The government's planned spending squeeze will throw 750,000 public sector workers on to the dole queue and push unemployment close to 3 million for the first time since the early 1990s, a respected thinktank warns today.
Going to get worse before it gets better…
The warning comes as the employers' organisation the CBI today demands that the public sector should bear the brunt of budget cuts expected to be announced by the chancellor, George Osborne, in his emergency budget on Tuesday week.
Since they’ve grown at the expense of everything else, that seems fair.
The warning by the CIPD, not seen as a party political thinktank, underlines the dilemma faced by the government as its efforts to cut the deficit may lead to higher unemployment and then a higher benefits bill.
Not if they cut that too…

The figures were leapt on by the TUC general secretary, Brendan Barber, who said the coalition was in danger of damaging the economy and increasing the north-south divide.

"Northern regions depend more on public sector jobs, and staff who lose their jobs will find it harder to get new ones."

Hey, if they are too dim for the private sector, why are we (the taxpayer) picking up the bill?

6 comments:

JohnRS said...

Dont know if Chartered Institute of Personnel and Development have their nose in the trough, if they do....chop!

I would bet that the TUC are getting money through the dodgy "union modernisation" deal McNutter set up.....chop!

Plenty more targets for cuts before we even get to public sector jobs.

Anonymous said...

How is some useless tosser earning 80K being binned and then instead costing us 65 quid per week more costly?

Anonymous said...

Given their current level of work, I would say most of them were on the dole already.

Brian, follower of Deornoth said...

Q. What do you call 750,000 public-sector employees floating face-down in the channel?

A. A good start.

Shug Niggurath said...

The public sector ends up growing because of the way it operates, no need to be efficient, just get a part-timer in to help who then ends up full time.

Then the local skills of the employable end up weighted to public sector tasks (or the ones they claim at least), so social care jobs, 'outreach', youth work and so on.

So if you as a business owner look to those areas to see if you can operate profitably there you realise you'd need to spend a small fortune retraining them. And why would you bother?

JuliaM said...

"I would bet that the TUC are getting money through the dodgy "union modernisation" deal McNutter set up..."

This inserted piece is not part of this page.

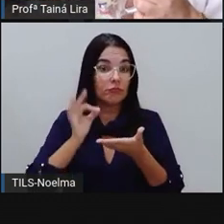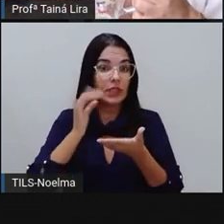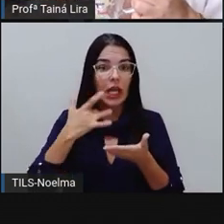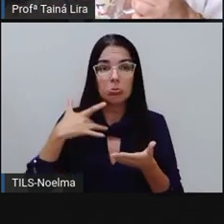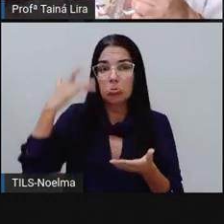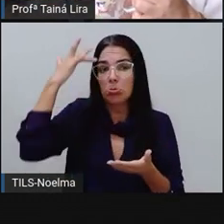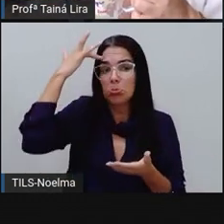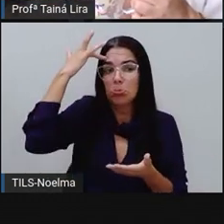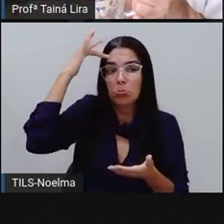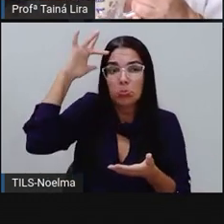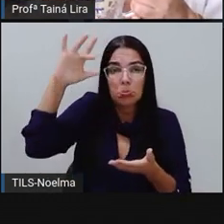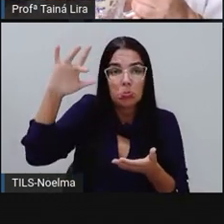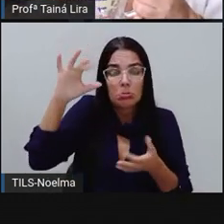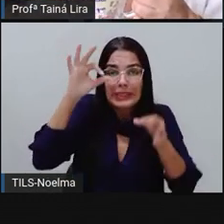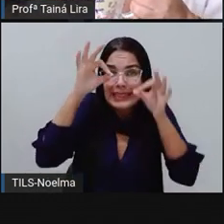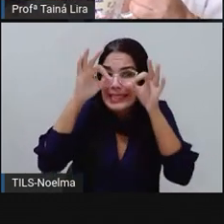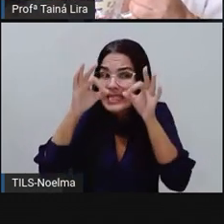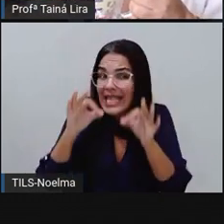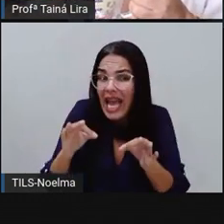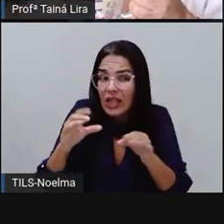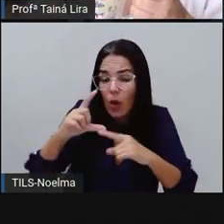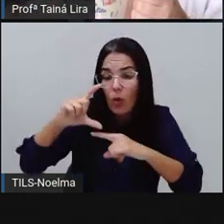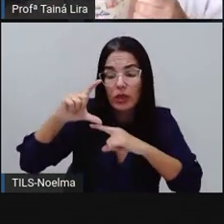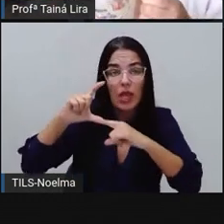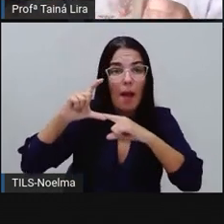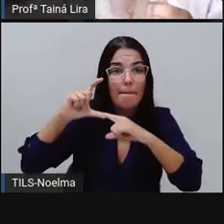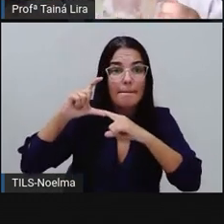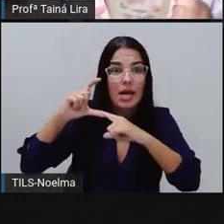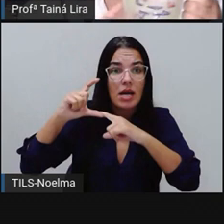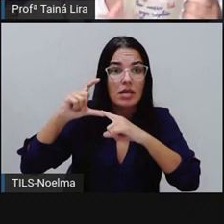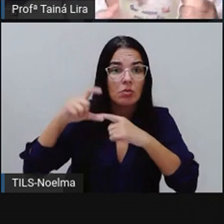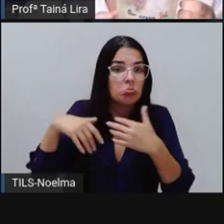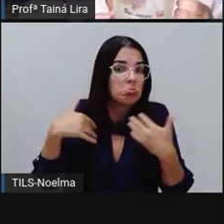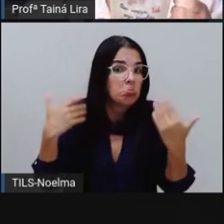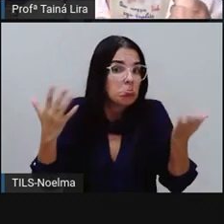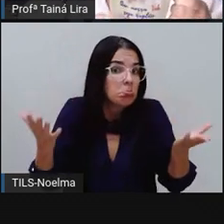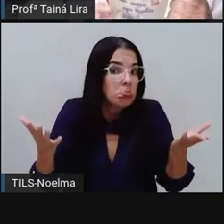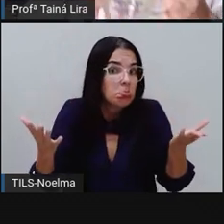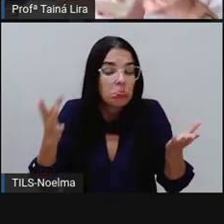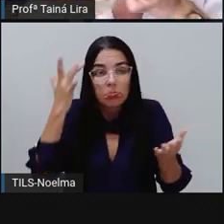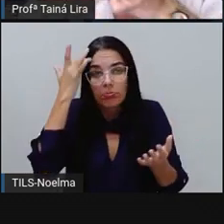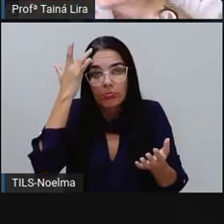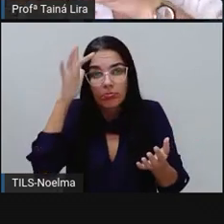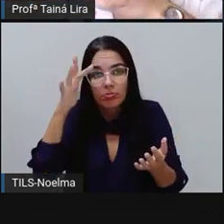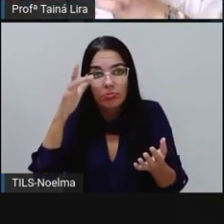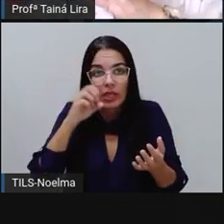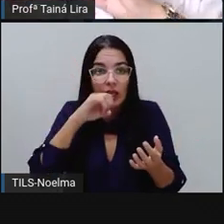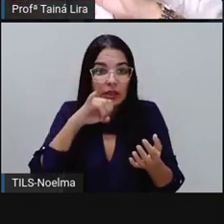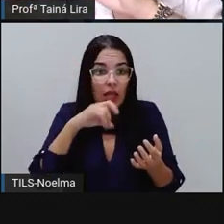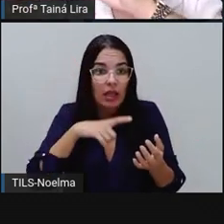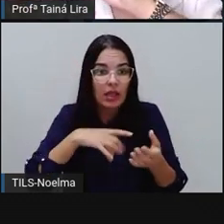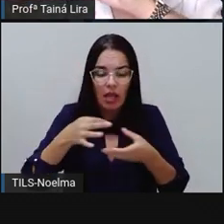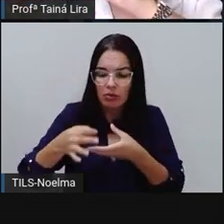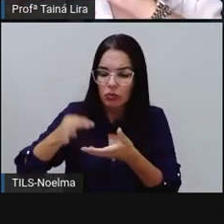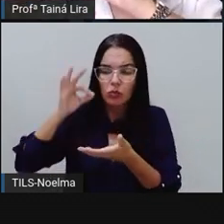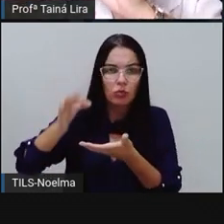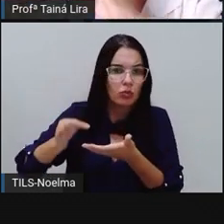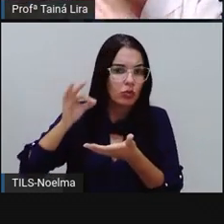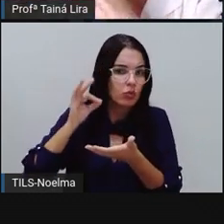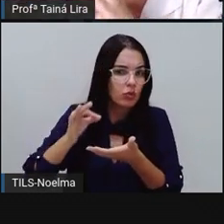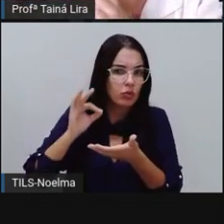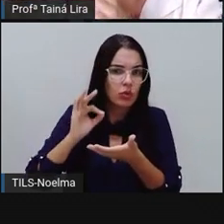sei exatamente qual é o tamanho dessa xícara, tá? Como ela é? Um instrumento aqui, um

Oh, that's pretty much a foregone conclusion.

"How is some useless tosser earning 80K being binned and then instead costing us 65 quid per week more costly?"

With the civil service, you need to factor in the inevitable pension costs.

"The public sector ends up growing because of the way it operates, no need to be efficient, just get a part-timer in to help who then ends up full time."

Yes, I've friends in some branches who say that it rife. And 'hiring freezes' are often honoured more in the breach than in the observance.